Can you reproduce word for word the lines from the one containing "Pagina inicial" through the end of the entries, both included, leaving the pictures out of your answer?

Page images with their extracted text
————————

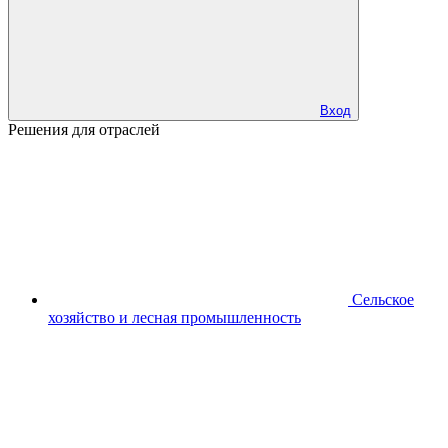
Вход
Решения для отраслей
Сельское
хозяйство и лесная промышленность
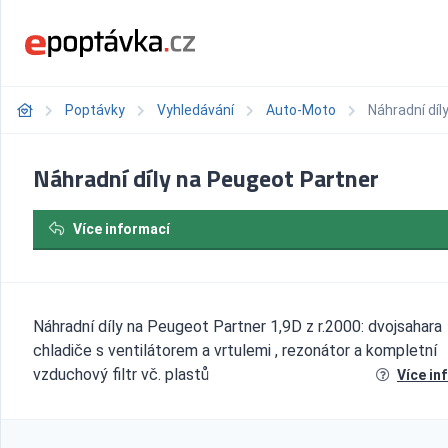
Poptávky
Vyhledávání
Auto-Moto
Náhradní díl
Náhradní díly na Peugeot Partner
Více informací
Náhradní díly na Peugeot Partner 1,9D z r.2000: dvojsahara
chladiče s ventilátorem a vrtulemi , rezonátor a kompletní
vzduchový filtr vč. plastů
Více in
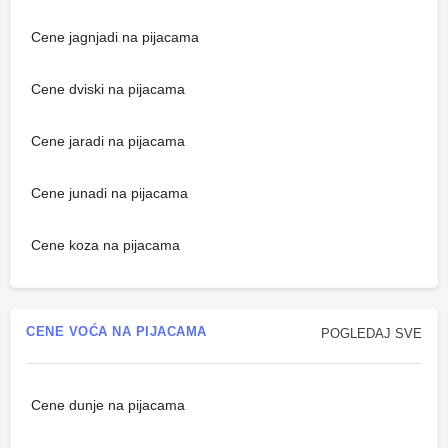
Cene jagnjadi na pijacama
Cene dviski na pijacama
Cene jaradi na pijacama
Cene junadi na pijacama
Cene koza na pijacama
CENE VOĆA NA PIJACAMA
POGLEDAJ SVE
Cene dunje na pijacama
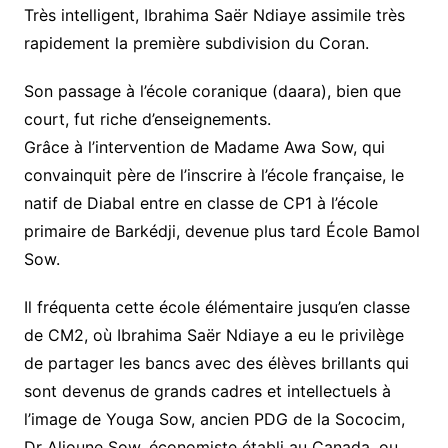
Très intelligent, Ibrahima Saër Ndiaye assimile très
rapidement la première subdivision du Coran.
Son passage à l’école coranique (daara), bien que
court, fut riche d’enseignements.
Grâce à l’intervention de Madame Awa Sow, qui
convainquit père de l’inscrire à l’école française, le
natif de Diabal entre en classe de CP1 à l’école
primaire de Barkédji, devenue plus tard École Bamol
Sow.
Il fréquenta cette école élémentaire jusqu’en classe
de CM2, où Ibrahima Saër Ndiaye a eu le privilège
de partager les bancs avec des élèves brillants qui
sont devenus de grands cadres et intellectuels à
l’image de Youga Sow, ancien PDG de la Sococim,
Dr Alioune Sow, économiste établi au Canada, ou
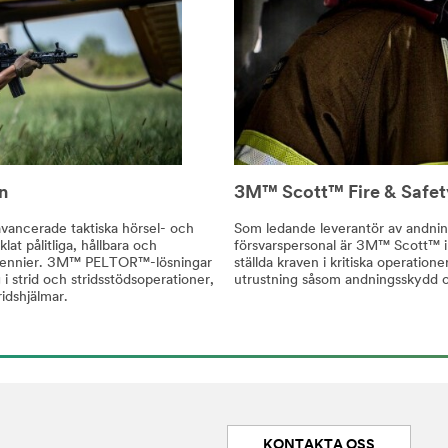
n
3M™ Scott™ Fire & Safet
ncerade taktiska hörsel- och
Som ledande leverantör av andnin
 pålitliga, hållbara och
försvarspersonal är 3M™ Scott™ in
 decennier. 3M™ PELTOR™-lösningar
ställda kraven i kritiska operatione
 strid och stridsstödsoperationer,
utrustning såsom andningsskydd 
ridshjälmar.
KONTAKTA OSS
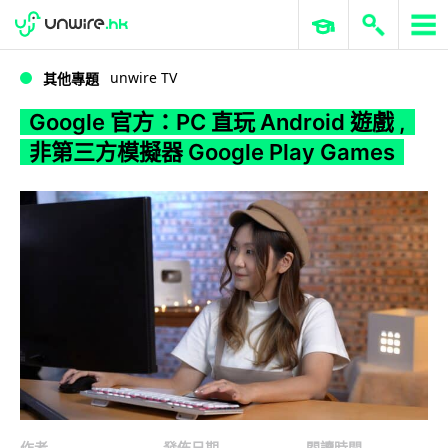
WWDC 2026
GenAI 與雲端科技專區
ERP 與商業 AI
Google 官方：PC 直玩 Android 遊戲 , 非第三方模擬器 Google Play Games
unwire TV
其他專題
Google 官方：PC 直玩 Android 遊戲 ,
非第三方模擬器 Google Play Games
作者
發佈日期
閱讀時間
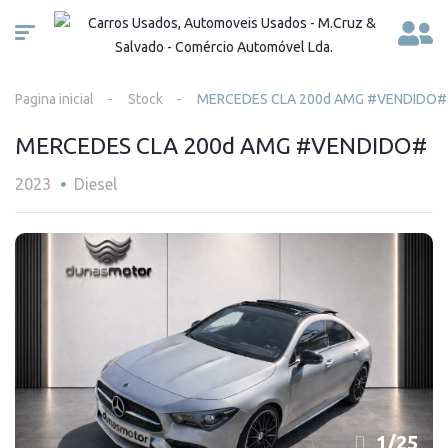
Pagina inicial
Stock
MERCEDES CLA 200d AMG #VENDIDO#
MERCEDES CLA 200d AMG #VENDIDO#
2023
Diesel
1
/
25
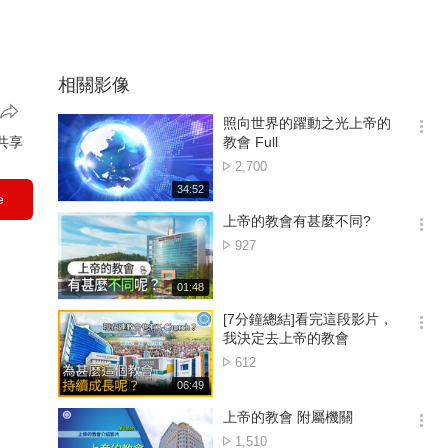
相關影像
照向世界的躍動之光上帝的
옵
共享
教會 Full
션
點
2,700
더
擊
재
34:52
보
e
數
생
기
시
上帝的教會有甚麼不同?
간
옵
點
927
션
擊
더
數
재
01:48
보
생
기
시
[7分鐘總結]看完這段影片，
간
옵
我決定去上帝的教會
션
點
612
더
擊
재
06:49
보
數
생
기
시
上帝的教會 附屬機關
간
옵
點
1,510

————————

- [Exercise response]
Pagina inicial
Stock
MERCEDES CLA 200d AMG #VENDIDO#
MERCEDES CLA 200d AMG #VENDIDO#
2023
Diesel
1
/
25
相關影像
照向世界的躍動之光上帝的
옵
共享
教會 Full
션
點
2,700
더
擊
재
34:52
보
e
數
생
기
시
上帝的教會有甚麼不同?
간
옵
點
927
션
擊
더
數
재
01:48
보
생
기
시
[7分鐘總結]看完這段影片，
간
옵
我決定去上帝的教會
션
點
612
더
擊
재
06:49
보
數
생
기
시
上帝的教會 附屬機關
간
옵
點
1,510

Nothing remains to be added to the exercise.